Exercise description:
Please write out the records below word for word, starting with the line that contains "Mask anything matching" and going on through the end of the records.

Supplied data:
::::

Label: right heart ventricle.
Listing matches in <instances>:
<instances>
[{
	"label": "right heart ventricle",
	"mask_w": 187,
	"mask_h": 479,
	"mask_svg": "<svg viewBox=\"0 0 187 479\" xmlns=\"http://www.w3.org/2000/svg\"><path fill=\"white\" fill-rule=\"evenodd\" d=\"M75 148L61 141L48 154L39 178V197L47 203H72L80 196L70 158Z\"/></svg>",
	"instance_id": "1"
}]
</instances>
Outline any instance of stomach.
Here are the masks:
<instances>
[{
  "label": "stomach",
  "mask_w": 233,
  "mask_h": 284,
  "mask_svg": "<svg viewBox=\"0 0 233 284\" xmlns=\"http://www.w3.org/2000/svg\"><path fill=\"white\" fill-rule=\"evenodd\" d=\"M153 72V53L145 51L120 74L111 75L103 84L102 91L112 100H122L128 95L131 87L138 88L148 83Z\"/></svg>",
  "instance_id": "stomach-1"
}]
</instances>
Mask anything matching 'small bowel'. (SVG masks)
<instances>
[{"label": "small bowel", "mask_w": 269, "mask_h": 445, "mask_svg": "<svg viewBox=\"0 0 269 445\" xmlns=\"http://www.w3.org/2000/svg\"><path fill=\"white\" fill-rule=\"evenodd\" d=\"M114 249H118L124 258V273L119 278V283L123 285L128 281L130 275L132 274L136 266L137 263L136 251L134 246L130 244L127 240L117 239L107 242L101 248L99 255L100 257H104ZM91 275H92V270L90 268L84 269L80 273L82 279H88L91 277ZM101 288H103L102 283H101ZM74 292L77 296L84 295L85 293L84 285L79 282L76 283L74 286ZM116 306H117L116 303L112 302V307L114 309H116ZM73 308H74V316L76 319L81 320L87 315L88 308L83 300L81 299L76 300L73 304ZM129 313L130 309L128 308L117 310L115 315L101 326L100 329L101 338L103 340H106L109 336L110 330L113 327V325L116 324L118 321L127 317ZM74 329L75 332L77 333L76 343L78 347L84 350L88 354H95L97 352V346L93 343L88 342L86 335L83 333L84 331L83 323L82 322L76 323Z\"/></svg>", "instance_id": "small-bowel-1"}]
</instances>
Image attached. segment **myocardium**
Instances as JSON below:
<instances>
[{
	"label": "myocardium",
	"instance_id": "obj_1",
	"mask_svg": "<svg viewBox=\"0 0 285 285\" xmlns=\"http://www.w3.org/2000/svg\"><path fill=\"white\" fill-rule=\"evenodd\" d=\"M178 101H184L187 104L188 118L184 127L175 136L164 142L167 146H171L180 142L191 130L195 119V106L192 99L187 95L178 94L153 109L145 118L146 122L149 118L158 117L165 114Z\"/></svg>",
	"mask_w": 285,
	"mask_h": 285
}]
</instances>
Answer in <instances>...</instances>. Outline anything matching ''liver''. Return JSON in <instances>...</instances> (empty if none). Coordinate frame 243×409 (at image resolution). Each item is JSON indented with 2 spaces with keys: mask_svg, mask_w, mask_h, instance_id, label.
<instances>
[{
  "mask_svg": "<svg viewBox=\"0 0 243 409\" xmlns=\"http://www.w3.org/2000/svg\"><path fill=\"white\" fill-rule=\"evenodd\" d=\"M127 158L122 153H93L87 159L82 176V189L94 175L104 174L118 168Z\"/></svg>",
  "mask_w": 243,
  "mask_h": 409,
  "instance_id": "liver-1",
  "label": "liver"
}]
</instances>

::::

Result of this exercise:
Mask anything matching 'small bowel'. (SVG masks)
<instances>
[{"label": "small bowel", "mask_w": 269, "mask_h": 445, "mask_svg": "<svg viewBox=\"0 0 269 445\" xmlns=\"http://www.w3.org/2000/svg\"><path fill=\"white\" fill-rule=\"evenodd\" d=\"M114 249H118L124 258V273L119 278V283L123 285L128 281L130 275L132 274L136 266L137 263L136 251L134 246L130 244L127 240L117 239L107 242L101 248L99 255L100 257H104ZM91 275H92V270L90 268L84 269L80 273L82 279H88L91 277ZM101 288H103L102 283H101ZM74 292L77 296L84 295L85 293L84 285L79 282L76 283L74 286ZM116 306H117L116 303L112 302V307L114 309H116ZM73 308H74V316L76 319L81 320L87 315L88 308L83 300L81 299L76 300L73 304ZM129 313L130 309L128 308L117 310L115 315L101 326L100 329L101 338L103 340H106L109 336L110 330L113 327V325L116 324L118 321L127 317ZM74 329L75 332L77 333L76 343L78 347L84 350L88 354H95L97 352V346L93 343L88 342L86 335L83 333L84 331L83 323L82 322L76 323Z\"/></svg>", "instance_id": "small-bowel-1"}]
</instances>
Image attached. segment **myocardium**
Instances as JSON below:
<instances>
[{
	"label": "myocardium",
	"instance_id": "obj_1",
	"mask_svg": "<svg viewBox=\"0 0 285 285\" xmlns=\"http://www.w3.org/2000/svg\"><path fill=\"white\" fill-rule=\"evenodd\" d=\"M178 101H184L187 104L188 118L184 127L175 136L164 142L167 146H171L180 142L191 130L195 119V106L192 99L187 95L178 94L153 109L145 118L146 122L149 118L158 117L165 114Z\"/></svg>",
	"mask_w": 285,
	"mask_h": 285
}]
</instances>
Answer in <instances>...</instances>. Outline anything matching ''liver''. Return JSON in <instances>...</instances> (empty if none). Coordinate frame 243×409 (at image resolution). Each item is JSON indented with 2 spaces with keys: mask_svg, mask_w, mask_h, instance_id, label.
<instances>
[{
  "mask_svg": "<svg viewBox=\"0 0 243 409\" xmlns=\"http://www.w3.org/2000/svg\"><path fill=\"white\" fill-rule=\"evenodd\" d=\"M127 158L122 153H93L87 159L82 176V189L94 175L104 174L118 168Z\"/></svg>",
  "mask_w": 243,
  "mask_h": 409,
  "instance_id": "liver-1",
  "label": "liver"
}]
</instances>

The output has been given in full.